[POLECENIE 1] Proszę przepisać bez zmian te wiersze wpisów, które leżą między wierszem zawierającym "The two-way issue" a wierszem zawierającym "## Termination", łącznie z nimi.

[TEKST DO ANALIZY]
┌──

W 2010 roku ZHP ogłosiło konkurs na komendanta CWM. No i wygrałem. Zostałem komendantem CWM. Ponieważ mieszkałem w CWM-ie, pomyślałem sobie tak. Za ścianą jest Akademia Morska, zrobię sobie tam dyplom oficera, to mi na pewno nie zaszkodzi. Potem okazało się, że żeby dostać dyplom, to muszę rok wypływać na statkach, a mnie absolutnie nie ciągnie do żadnych kontenerowców, no to tylko „Dar Młodzieży” został. Traf chciał, że pływałem cztery miesiące wcześniej na „Chopinie”. Jak się pojawiłem na casting, to wszyscy mówią, ale przecież pan nie pływał na „Darze”. Ale chief się wmieszał, że on przecież cztery miesiące na „Chopinie” pływał. Przecież to jest to samo, tylko, mniejsze. Weźmy go. No i wypływałem ten staż i myślę sobie, no, na rok tu jako oficer, to nie jest źle, zobaczę jak tu jest. Od razu zrobili mnie pierwszym oficerem. Spodobało mi się i tak już dziewiąty rok się tu bujam. I naprawdę mi się podoba. Dla mnie jest to jeszcze o tyle świetne, bo tak: to co lubię – praca z młodzieżą, to co lubię – żagle, są fajne porty, czas na to, żeby zwiedzać, czego na statku absolutnie by nie było, do tego tu jest inaczej, niż na „Chopinie” czy „Zawiszy”, bo tam człowiek jest włączony w załogę. Tutaj jest bardziej formalnie, więc schodząc po wachcie właściwie nie mam nic do roboty. Nie jest to mały jacht, gdzie trzeba walczyć o życie, więc jak schodzę z wachty, to niech się inni martwią. Coś trzeba robić. Ponieważ już od lat pisywałem różne rzeczy, głównie harcerskie, to myślę sobie, że to jest ten kierunek. No i mam teraz ładnych parę godzin dziennie, żeby pisać.

Początkowo pisałem głównie książki harcerskie. Potem napisałem książkę o żaglowcach, taką już bardziej dotyczącą budowy. „Na skrzydłach wiatru”.

: Teraz nieco o tej najnowszej…

TM: Jednym z odkryć, których dokonałem przy pisaniu tej ostatniej książki, jest to, że te światy wydawały się zupełnie rozłączne, to znaczy świat marynarki handlowej, marynarki wojennej to co innego niż świat żeglarzy ze „Lwowa”, „Daru Pomorza” czy „Daru Młodzieży”. Nagle się okazało, że są one szalenie bliskie, że praca na żaglowcach, która się zaczęła na „Lwowie”, skąd oficerowie poszli na „Iskrę”, później zostali kapitanami innych żaglowców, że to wszystko dzieje się tak samo i układ jest taki sam, i atmosfera jest ta sama, i zasady funkcjonowania i to jest w ogóle jeden świat. Jest nam dużo bliżej do siebie, niż by to się mogło wcześniej wydawać.

└──

[POLECENIE 2]
Proszę ocenić, czy poniższe stwierdzenia są zgodne z tekstem do analizy, odpowiadając „tak” lub „nie” i przytaczając dosłownie rozstrzygające słowa tekstu.
(a) Przed rejsem na „Darze Młodzieży” autor pływał cztery miesiące na „Chopinie”.
(b) Na „Darze Młodzieży” autor zaczynał jako drugi oficer.
(c) Książka „Na skrzydłach wiatru” jest książką harcerską.

[DANE DO ĆWICZENIA]
┌──

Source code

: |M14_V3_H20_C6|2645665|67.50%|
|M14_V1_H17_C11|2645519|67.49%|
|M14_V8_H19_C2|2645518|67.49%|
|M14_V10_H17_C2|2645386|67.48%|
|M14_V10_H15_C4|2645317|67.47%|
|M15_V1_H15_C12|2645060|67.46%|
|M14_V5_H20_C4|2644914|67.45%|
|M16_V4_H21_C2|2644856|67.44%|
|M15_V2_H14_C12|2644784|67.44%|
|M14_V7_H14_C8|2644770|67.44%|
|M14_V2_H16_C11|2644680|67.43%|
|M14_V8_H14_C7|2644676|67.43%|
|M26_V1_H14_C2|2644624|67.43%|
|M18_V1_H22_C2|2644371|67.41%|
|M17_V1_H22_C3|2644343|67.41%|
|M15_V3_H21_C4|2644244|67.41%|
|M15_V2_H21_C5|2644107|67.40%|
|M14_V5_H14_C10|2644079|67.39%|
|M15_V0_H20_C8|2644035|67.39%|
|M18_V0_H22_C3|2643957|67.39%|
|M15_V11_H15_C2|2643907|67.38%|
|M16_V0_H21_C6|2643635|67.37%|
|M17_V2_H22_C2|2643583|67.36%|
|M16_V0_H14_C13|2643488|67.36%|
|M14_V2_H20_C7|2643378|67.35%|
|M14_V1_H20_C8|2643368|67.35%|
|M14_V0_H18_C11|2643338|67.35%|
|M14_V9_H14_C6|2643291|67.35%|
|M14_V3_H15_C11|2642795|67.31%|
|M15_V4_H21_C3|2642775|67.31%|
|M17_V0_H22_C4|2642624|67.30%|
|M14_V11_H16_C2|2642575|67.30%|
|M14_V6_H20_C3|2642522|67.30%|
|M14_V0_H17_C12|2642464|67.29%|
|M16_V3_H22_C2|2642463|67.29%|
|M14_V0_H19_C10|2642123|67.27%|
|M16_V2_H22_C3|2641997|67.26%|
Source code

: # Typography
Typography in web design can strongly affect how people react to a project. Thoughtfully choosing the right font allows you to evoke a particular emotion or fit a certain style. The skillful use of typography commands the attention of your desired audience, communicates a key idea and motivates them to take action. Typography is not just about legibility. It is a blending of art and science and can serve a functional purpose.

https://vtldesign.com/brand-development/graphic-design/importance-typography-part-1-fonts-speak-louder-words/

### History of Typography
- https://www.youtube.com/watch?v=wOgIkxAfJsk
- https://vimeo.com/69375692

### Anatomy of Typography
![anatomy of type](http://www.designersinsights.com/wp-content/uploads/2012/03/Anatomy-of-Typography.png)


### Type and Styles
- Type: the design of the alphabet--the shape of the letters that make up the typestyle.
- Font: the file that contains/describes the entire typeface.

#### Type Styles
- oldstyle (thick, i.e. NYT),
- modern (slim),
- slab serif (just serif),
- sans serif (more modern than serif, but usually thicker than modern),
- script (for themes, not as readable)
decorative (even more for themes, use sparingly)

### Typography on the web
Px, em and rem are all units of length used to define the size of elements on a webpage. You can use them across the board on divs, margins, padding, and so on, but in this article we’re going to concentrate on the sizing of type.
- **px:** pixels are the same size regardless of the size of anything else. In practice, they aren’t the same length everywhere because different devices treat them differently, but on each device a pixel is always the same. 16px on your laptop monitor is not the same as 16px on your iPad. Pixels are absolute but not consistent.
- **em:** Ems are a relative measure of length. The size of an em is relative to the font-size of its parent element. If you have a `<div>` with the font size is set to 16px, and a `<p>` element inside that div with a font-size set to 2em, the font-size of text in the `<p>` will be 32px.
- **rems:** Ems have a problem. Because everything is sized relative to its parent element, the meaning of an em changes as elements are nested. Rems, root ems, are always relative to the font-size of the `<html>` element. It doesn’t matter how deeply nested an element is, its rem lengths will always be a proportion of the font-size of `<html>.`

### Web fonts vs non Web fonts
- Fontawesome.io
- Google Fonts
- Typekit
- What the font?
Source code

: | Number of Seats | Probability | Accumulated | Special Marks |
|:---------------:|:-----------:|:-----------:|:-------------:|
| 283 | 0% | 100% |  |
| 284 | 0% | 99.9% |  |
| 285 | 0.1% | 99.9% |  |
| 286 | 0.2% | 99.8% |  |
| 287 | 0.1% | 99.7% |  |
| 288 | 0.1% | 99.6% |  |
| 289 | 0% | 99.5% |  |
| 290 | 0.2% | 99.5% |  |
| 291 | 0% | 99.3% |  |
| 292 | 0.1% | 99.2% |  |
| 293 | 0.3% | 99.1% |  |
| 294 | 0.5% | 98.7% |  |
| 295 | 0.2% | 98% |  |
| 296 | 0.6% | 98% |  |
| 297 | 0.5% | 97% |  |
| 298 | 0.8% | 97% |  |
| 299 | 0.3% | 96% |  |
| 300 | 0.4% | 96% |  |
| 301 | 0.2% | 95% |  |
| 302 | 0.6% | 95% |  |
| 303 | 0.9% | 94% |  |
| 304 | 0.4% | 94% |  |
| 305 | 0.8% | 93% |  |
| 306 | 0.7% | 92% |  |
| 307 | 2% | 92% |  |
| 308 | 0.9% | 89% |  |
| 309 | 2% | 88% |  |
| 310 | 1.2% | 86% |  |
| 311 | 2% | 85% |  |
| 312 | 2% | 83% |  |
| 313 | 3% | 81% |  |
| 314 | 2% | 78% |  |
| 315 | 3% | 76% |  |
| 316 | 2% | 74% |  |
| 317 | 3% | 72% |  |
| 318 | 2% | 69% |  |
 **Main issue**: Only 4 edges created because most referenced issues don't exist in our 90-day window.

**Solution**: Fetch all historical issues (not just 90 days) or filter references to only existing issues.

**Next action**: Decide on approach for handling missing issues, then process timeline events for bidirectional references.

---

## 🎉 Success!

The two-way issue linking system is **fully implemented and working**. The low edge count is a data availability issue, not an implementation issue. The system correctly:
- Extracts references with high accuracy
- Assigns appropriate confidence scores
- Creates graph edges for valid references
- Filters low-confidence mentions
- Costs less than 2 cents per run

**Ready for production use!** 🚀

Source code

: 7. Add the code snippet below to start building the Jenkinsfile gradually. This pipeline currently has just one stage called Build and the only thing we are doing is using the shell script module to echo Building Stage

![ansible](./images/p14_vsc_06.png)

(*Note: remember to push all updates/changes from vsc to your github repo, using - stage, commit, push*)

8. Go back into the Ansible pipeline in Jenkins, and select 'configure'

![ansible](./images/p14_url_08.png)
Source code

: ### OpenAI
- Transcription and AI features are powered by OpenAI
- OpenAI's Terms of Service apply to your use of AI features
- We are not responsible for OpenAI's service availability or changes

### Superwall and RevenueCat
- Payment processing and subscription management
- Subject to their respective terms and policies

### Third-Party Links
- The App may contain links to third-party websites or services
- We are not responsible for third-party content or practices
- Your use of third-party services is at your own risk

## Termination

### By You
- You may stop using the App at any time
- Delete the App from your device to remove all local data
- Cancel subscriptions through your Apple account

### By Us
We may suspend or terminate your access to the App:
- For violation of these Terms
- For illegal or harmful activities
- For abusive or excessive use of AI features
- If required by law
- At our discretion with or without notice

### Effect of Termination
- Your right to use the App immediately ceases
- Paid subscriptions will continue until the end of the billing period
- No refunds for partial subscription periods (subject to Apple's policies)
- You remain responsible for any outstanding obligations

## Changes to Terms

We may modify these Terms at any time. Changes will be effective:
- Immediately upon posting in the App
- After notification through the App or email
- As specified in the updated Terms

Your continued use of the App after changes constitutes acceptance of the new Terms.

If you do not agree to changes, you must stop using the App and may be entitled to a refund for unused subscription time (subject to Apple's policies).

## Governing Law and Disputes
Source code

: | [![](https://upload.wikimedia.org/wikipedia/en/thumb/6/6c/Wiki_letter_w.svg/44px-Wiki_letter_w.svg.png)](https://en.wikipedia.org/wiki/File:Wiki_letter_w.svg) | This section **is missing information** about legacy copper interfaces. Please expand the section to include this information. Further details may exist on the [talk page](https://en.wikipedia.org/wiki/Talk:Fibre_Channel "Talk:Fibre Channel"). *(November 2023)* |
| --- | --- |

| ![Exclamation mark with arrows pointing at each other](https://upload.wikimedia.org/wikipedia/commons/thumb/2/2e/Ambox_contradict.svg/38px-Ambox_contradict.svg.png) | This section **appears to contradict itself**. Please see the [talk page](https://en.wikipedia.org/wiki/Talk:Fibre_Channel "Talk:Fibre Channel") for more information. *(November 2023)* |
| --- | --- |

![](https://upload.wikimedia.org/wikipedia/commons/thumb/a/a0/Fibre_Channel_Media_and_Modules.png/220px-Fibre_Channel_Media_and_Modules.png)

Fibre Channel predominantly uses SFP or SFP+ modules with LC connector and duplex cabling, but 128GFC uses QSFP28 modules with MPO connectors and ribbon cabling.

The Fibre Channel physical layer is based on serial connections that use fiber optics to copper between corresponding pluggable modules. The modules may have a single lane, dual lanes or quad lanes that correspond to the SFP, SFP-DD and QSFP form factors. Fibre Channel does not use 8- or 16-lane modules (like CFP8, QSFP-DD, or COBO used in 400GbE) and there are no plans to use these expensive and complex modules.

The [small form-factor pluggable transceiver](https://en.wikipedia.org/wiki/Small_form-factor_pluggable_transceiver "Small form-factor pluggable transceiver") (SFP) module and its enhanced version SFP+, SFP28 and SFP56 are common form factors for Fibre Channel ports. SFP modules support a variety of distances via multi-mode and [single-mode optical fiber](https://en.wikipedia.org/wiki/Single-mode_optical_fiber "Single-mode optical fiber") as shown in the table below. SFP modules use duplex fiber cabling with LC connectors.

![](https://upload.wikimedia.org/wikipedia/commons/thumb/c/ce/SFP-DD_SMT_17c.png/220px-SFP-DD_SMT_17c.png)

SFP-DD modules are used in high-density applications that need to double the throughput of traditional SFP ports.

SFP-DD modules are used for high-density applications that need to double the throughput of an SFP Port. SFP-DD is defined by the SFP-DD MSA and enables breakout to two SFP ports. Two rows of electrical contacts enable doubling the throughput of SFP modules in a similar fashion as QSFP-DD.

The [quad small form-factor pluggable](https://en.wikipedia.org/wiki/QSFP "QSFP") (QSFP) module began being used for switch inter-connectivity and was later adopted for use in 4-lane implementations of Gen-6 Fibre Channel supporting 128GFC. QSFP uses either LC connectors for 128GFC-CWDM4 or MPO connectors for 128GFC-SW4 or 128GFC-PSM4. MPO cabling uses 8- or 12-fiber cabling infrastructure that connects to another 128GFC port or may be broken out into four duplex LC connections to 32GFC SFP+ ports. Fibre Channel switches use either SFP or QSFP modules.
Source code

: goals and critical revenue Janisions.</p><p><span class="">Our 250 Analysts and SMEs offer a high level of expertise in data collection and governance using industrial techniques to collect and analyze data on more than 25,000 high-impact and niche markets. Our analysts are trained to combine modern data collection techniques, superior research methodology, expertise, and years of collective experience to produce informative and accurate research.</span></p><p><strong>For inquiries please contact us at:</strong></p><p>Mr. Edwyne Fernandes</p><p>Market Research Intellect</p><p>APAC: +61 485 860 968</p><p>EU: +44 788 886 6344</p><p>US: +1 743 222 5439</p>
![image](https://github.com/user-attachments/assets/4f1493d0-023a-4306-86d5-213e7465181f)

└──

[ODPOWIEDŹ KOŃCOWA 1]
The two-way issue linking system is **fully implemented and working**. The low edge count is a data availability issue, not an implementation issue. The system correctly:
- Extracts references with high accuracy
- Assigns appropriate confidence scores
- Creates graph edges for valid references
- Filters low-confidence mentions
- Costs less than 2 cents per run

**Ready for production use!** 🚀

Source code

: 7. Add the code snippet below to start building the Jenkinsfile gradually. This pipeline currently has just one stage called Build and the only thing we are doing is using the shell script module to echo Building Stage

![ansible](./images/p14_vsc_06.png)

(*Note: remember to push all updates/changes from vsc to your github repo, using - stage, commit, push*)

8. Go back into the Ansible pipeline in Jenkins, and select 'configure'

![ansible](./images/p14_url_08.png)
Source code

: ### OpenAI
- Transcription and AI features are powered by OpenAI
- OpenAI's Terms of Service apply to your use of AI features
- We are not responsible for OpenAI's service availability or changes

### Superwall and RevenueCat
- Payment processing and subscription management
- Subject to their respective terms and policies

### Third-Party Links
- The App may contain links to third-party websites or services
- We are not responsible for third-party content or practices
- Your use of third-party services is at your own risk

## Termination

[ODPOWIEDŹ KOŃCOWA 2]
(a) Tak: „Traf chciał, że pływałem cztery miesiące wcześniej na „Chopinie”.”
(b) Nie: „Od razu zrobili mnie pierwszym oficerem.”
(c) Nie: „Potem napisałem książkę o żaglowcach, taką już bardziej dotyczącą budowy. „Na skrzydłach wiatru”.”